El estupor del mundo
Amigos y enemigos coincidieron en reconocerle ese título, hecho de inquietud, perplejidad, temor y admiración: stupor mundi. Federico II de Hohenstaufen es sin duda algo más que otro nombre de monarca medieval y sus hazañas y fechorías -de todo hubo- trascienden con mucho aquel remoto siglo XIII en que tuvieron lugar. Nació camino de Sicilia, que luego fue su primer reino, y ese comienzo azaroso e itinerante es emblema de su vida, en la cual todo resulta paradójico: su devoción por la antigüedad pagana mucho antes de que fuera redescubierta por el Renacimiento, su rebelión contra el poder terrenal del papado después de ser alzado al trono imperial de Germania nada menos que por Inocencio III, su fascinación por la cultura sarracena (tenía guardia mora, como Franco, y un harén, cosa de la que prudentemente prescindió el Caudillo) lo que no le impidió ir a la cruzada -pese a estar excomulgado- aunque, eso sí, para pactar con el Sultán la conquista de los Santos Lugares que los demás no habían conseguido por la fuerza y proclamarse pacíficamente a sí mismo rey de Jerusalén, en vista de que ninguna autoridad eclesiástica quería coronarle (después Napoleón repetiría el gesto). Sabía varias lenguas, protegió las artes y las letras (al menos cuando le convino), discutía gustoso de filosofía y teología con los sabios de la época, hizo reformas modernizadoras en la administración... en una palabra, se ganó también el título de Anticristo concedido por los clérigos sobresaltados y por Nietzsche, que le admiraba.

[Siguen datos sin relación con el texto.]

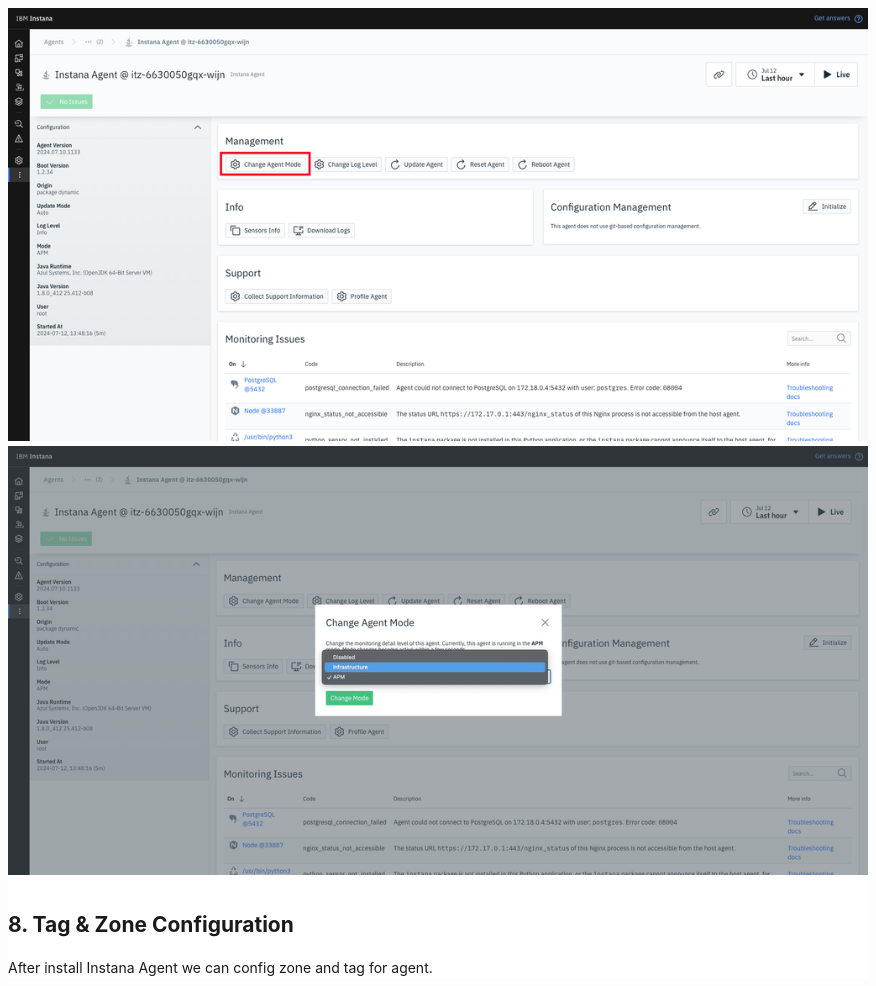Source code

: ![](./assets//change_agent_mode1.png)
![](./assets//change_agent_mode2.png)

## 8. Tag & Zone Configuration

After install Instana Agent we can config zone and tag for agent.
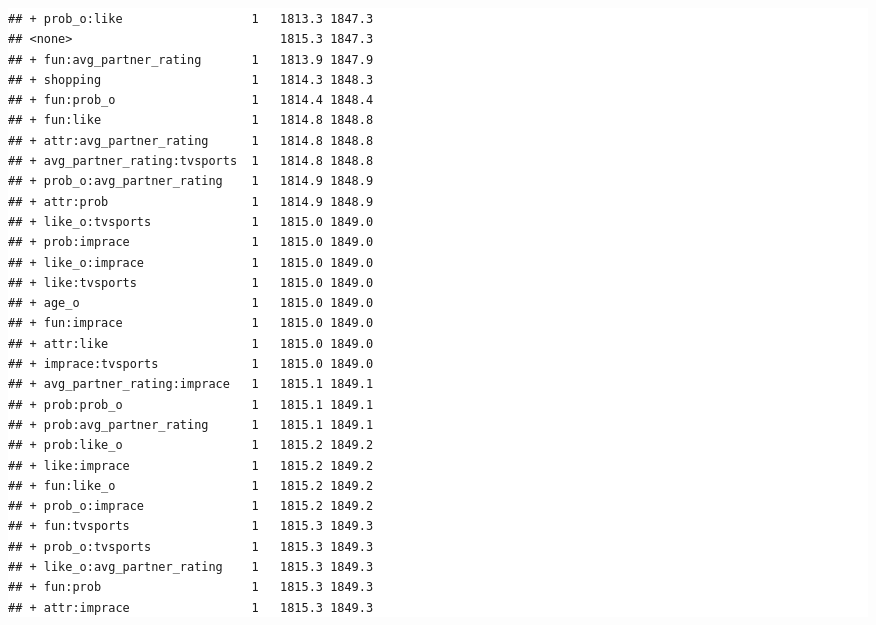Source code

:     ## + prob_o:like                  1   1813.3 1847.3
    ## <none>                             1815.3 1847.3
    ## + fun:avg_partner_rating       1   1813.9 1847.9
    ## + shopping                     1   1814.3 1848.3
    ## + fun:prob_o                   1   1814.4 1848.4
    ## + fun:like                     1   1814.8 1848.8
    ## + attr:avg_partner_rating      1   1814.8 1848.8
    ## + avg_partner_rating:tvsports  1   1814.8 1848.8
    ## + prob_o:avg_partner_rating    1   1814.9 1848.9
    ## + attr:prob                    1   1814.9 1848.9
    ## + like_o:tvsports              1   1815.0 1849.0
    ## + prob:imprace                 1   1815.0 1849.0
    ## + like_o:imprace               1   1815.0 1849.0
    ## + like:tvsports                1   1815.0 1849.0
    ## + age_o                        1   1815.0 1849.0
    ## + fun:imprace                  1   1815.0 1849.0
    ## + attr:like                    1   1815.0 1849.0
    ## + imprace:tvsports             1   1815.0 1849.0
    ## + avg_partner_rating:imprace   1   1815.1 1849.1
    ## + prob:prob_o                  1   1815.1 1849.1
    ## + prob:avg_partner_rating      1   1815.1 1849.1
    ## + prob:like_o                  1   1815.2 1849.2
    ## + like:imprace                 1   1815.2 1849.2
    ## + fun:like_o                   1   1815.2 1849.2
    ## + prob_o:imprace               1   1815.2 1849.2
    ## + fun:tvsports                 1   1815.3 1849.3
    ## + prob_o:tvsports              1   1815.3 1849.3
    ## + like_o:avg_partner_rating    1   1815.3 1849.3
    ## + fun:prob                     1   1815.3 1849.3
    ## + attr:imprace                 1   1815.3 1849.3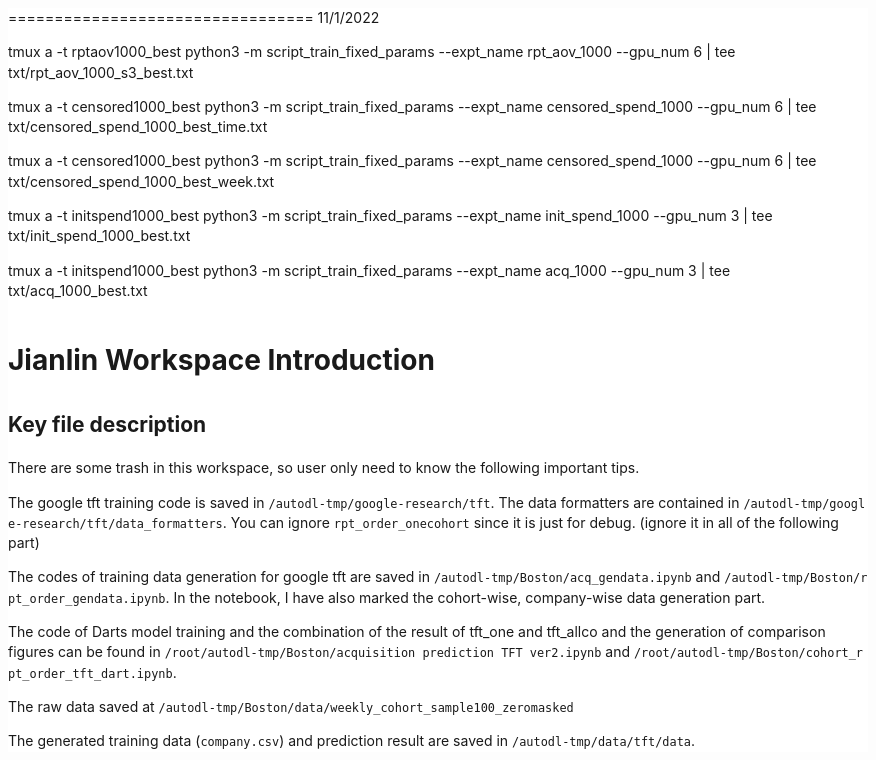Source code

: 


=================================
11/1/2022

tmux a -t rptaov1000_best
python3 -m script_train_fixed_params --expt_name rpt_aov_1000 --gpu_num 6 | tee txt/rpt_aov_1000_s3_best.txt

tmux a -t censored1000_best
python3 -m script_train_fixed_params --expt_name censored_spend_1000 --gpu_num 6 | tee txt/censored_spend_1000_best_time.txt

tmux a -t censored1000_best
python3 -m script_train_fixed_params --expt_name censored_spend_1000 --gpu_num 6 | tee txt/censored_spend_1000_best_week.txt

tmux a -t initspend1000_best
python3 -m script_train_fixed_params --expt_name init_spend_1000 --gpu_num 3 | tee txt/init_spend_1000_best.txt

tmux a -t initspend1000_best
python3 -m script_train_fixed_params --expt_name acq_1000 --gpu_num 3 | tee txt/acq_1000_best.txt















# Jianlin Workspace Introduction

## Key file description

There are some trash in this workspace, so user only need to know the following important tips.

The google tft training code is saved in `/autodl-tmp/google-research/tft`. The data formatters are contained in `/autodl-tmp/google-research/tft/data_formatters`. You can ignore `rpt_order_onecohort` since it is just for debug. (ignore it in all of the following part)  

The codes of training data generation for google tft are saved in `/autodl-tmp/Boston/acq_gendata.ipynb` and `/autodl-tmp/Boston/rpt_order_gendata.ipynb`. In the notebook, I have also marked the cohort-wise, company-wise data generation part.

The code of Darts model training and the combination of the result of tft_one and tft_allco and the generation of comparison figures can be found in `/root/autodl-tmp/Boston/acquisition prediction TFT ver2.ipynb` and `/root/autodl-tmp/Boston/cohort_rpt_order_tft_dart.ipynb`. 

The raw data saved at `/autodl-tmp/Boston/data/weekly_cohort_sample100_zeromasked`

The generated training data (`company.csv`) and prediction result are saved in `/autodl-tmp/data/tft/data`.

Los 'Diálogos' de Castello Svevo de Trani hubieran encantado a Federico II
Confieso no haber leído la obra monumental que le dedicó el gran Kantorowicz, pero me contento con su vieja biografía escrita por Marcel Brion (Ed. Tallandier, 1978). Me ha acompañado en mi viaje a Trani, la pequeña localidad portuaria de la Apulia dónde se yergue uno de los muchos castillos que alzó en esa comarca italiana, su predilecta. A media hora por carretera de Trani está Castel del Monte, el más famoso de todos, un sombrío prodigio de planta octogonal declarado Patrimonio de la Humanidad: muchos lo conocimos por primera vez en la versión cinematográfica -excelente- que realizó Jean-Jacques Annaud de El nombre de la rosa, donde aparecía convertido en abadía. Pues bien, en el mismísimo Castello Svevo de Trani tienen lugar todos los años unos Diálogos literarios y filosóficos cuya generosa apertura hubiera encantado al asombroso Federico. Los organizan las dos dueñas de la excelente librería La Maria del Porto, y este año han contado con figuras tan destacados como Alessandro Baricco, que habló con sus lectores sobre su último libro Los bárbaros (aparecerá en Anagrama), Giulio Giorello (que acaba de publicar en Raffaello Cortina un interesante diálogo sobre cuestiones de bioética con Umberto Veronesi, La libertà de la vita), Paolo Flores d'Arcais (su libro más reciente es Itinerario di un eretico, en ADV, sobre su trayectoria política) o Remo Bodei (en su reciente libro Paesaggi sublimi, ediciones Bompiani, hace una excursión por la filosofía de la naturaleza y lo sublime tan penetrantemente sugestiva como tiene por costumbre).
Las sesiones de los diálogos, allá frente al Adrático revuelto, en el castillo de Federico, estuvieron seguidas por un público sorprendentemente numeroso. En mi experiencia, siempre es así en estos encuentros intelectuales admirablemente frecuentes en Italia, sean en Módena, en Turín o en Roma, por citar los que más he frecuentado. Salas abarrotadas de gente alerta y participativa para oír hablar de hermenéutica o teología, de bioética o pensamiento jurídico, etcétera... Cada vez que tengo la grata ocasión de sentarme ante una de esas audiencias envidiables me pregunto interiormente cómo puede ser que la misma ciudadanía alerta, refinada y entusiasta de esas jornadas pertenezca al país que ha vuelto a elegir por tercera vez al detestable Berlusconi. Es algo que ciertamente también podría producir estupor al mundo, aunque en un sentido opuesto al asombro suscitado por Federico de Suabia.